Edelyn pun masuk ke dalam rumah masih menggaruk-garuk badannya. Sesampainya di dalam Anya sangat terkejut melihat Edelyn yang badannya merah-merah.
“Edie!! ada apa denganmu?” tanya Anya dengan panik.
“Ada ulat bulu yang masuk ke dalam bajunya. Bentar gue ambilin bedak anti gatal dulu,” ucap Yuri sembari berjalan menuju lantai dua.
Beberapa saat kemudian Yuri turun sembari membawa bedak anti gatal.
“Anya tangkap,” ucap Yuri sembari melempar bedak ke arah Anya.
Untungnya Anya sigap untuk menangkap bedak tersebut, Anya pun langsung membuka jaket tebal yang sedang dipakai oleh Edelyn. Anya pun mulai menaburkan bedak tersebut ke bagian leher sampai dada atas Edelyn yang sekarang tinggal memakai kaos. Tentu saja bagian atas Edelyn sedikit menonjol, sementara itu Yuri dengan polosnya melihat kejadian itu. Menyadari kalau Yuri masih disana membuat Anya sedikit geram.
“Ehem do you mind?” tanya Anya.
“Ah I see, kalau begitu gue ke atas nyiapin naskah. Kalau sudah selesai bilang ya,” balas Yuri sembari berjalan menuju lantai dua.
Beberapa saat kemudian.
“Udah aman?” teriak Yuri dari atas.
“Iya lu boleh turun,” balas Anya.
Yuri pun turun sembari membawa skrip naskah.

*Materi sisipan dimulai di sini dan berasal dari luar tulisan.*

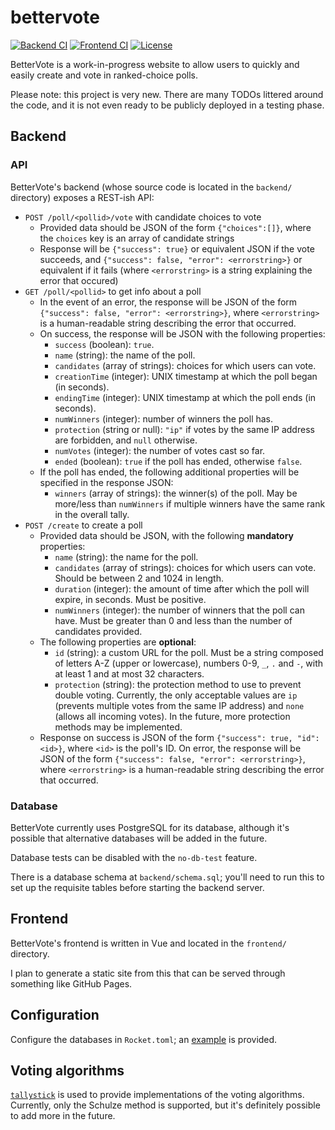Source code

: # bettervote
[![Backend CI](https://github.com/AnnikaCodes/bettervote/actions/workflows/backend.yml/badge.svg)](https://github.com/AnnikaCodes/bettervote/actions/workflows/backend.yml) [![Frontend CI](https://github.com/AnnikaCodes/bettervote/actions/workflows/frontend.yml/badge.svg)](https://github.com/AnnikaCodes/bettervote/actions/workflows/frontend.yml) [![License](https://img.shields.io/badge/License-MIT-blue.svg)](https://github.com/AnnikaCodes/bettervote/blob/main/LICENSE)

BetterVote is a work-in-progress website to allow users to quickly and easily create and vote in ranked-choice polls.

Please note: this project is very new. There are many TODOs littered around the code, and it is not even ready to be publicly deployed in a testing phase.

## Backend
### API
BetterVote's backend (whose source code is located in the `backend/` directory) exposes a REST-ish API:
- `POST /poll/<pollid>/vote` with candidate choices to vote
    - Provided data should be JSON of the form `{"choices":[]}`, where the `choices` key is an array of candidate strings
    - Response will be `{"success": true}` or equivalent JSON if the vote succeeds, and `{"success": false, "error": <errorstring>}` or equivalent if it fails (where `<errorstring>` is a string explaining the error that occured)
- `GET /poll/<pollid>` to get info about a poll
    - In the event of an error, the response will be JSON of the form `{"success": false, "error": <errorstring>}`, where `<errorstring>` is a human-readable string describing the error that occurred.
    - On success, the response will be JSON with the following properties:
        - `success` (boolean): `true`.
        - `name` (string): the name of the poll.
        - `candidates` (array of strings): choices for which users can vote.
        - `creationTime` (integer): UNIX timestamp at which the poll began (in seconds).
        - `endingTime` (integer): UNIX timestamp at which the poll ends (in seconds).
        - `numWinners` (integer): number of winners the poll has.
        - `protection` (string or null): `"ip"` if votes by the same IP address are forbidden, and `null` otherwise.
        - `numVotes` (integer): the number of votes cast so far.
        - `ended` (boolean): `true` if the poll has ended, otherwise `false`.
    - If the poll has ended, the following additional properties will be specified in the response JSON:
        - `winners` (array of strings): the winner(s) of the poll. May be more/less than `numWinners` if multiple winners have the same rank in the overall tally.
- `POST /create` to create a poll
    - Provided data should be JSON, with the following **mandatory** properties:
        - `name` (string): the name for the poll.
        - `candidates` (array of strings): choices for which users can vote. Should be between 2 and 1024 in length.
        - `duration` (integer): the amount of time after which the poll will expire, in seconds. Must be positive.
        - `numWinners` (integer): the number of winners that the poll can have. Must be greater than 0 and less than the number of candidates provided.
    - The following properties are **optional**:
        - `id` (string): a custom URL for the poll. Must be a string composed of letters A-Z (upper or lowercase), numbers 0-9, `_`, `.` and `-`, with at least 1 and at most 32 characters.
        - `protection` (string): the protection method to use to prevent double voting. Currently, the only acceptable values are `ip` (prevents multiple votes from the same IP address) and `none` (allows all incoming votes). In the future, more protection methods may be implemented.
    - Response on success is JSON of the form `{"success": true, "id": <id>}`, where `<id>` is the poll's ID. On error, the response will be JSON of the form `{"success": false, "error": <errorstring>}`, where `<errorstring>` is a human-readable string describing the error that occurred.

### Database
BetterVote currently uses PostgreSQL for its database, although it's possible that alternative databases will be added in the future.

Database tests can be disabled with the `no-db-test` feature.

There is a database schema at `backend/schema.sql`; you'll need to run this to set up the requisite tables before starting the backend server.

## Frontend
BetterVote's frontend is written in Vue and located in the `frontend/` directory.

I plan to generate a static site from this that can be served through something like GitHub Pages.

## Configuration
Configure the databases in `Rocket.toml`; an [example](https://github.com/AnnikaCodes/bettervote/blob/main/backend/Rocket.example.toml) is provided.

## Voting algorithms
[`tallystick`](https://crates.io/crate/tallystick) is used to provide implementations of the voting algorithms. Currently, only the Schulze method is supported, but it's definitely possible to add more in the future.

“Jadi Edie gimana kondisimu?” tanya Yuri.
“A-aku sudah mendingan kok,” balas Edelyn.
“Bagus jadi kita bisa mulai latihannya?”
“Edie jujurlah, kalau kamu masih sakit gak papa kok,” ucap Anya.
“Makasih nya tapi aku sudah memantapkan diriku untuk datang ke sini jadi aku siap,” balas Edelyn.
“Bagus aku semangatmu, jadi kalau gak salah kamu butuh teman latihan untuk scene dansa kan?”
Edelyn hanya mengangguk.
“Kalau begitu sebelum kita mulai, apakah kamu sudah pernah berdansa sebelumnya?” tanya Yuri.
“Sewaktu kecil aku pernah les dansa tapi aku selalu payah tentang hal itu.”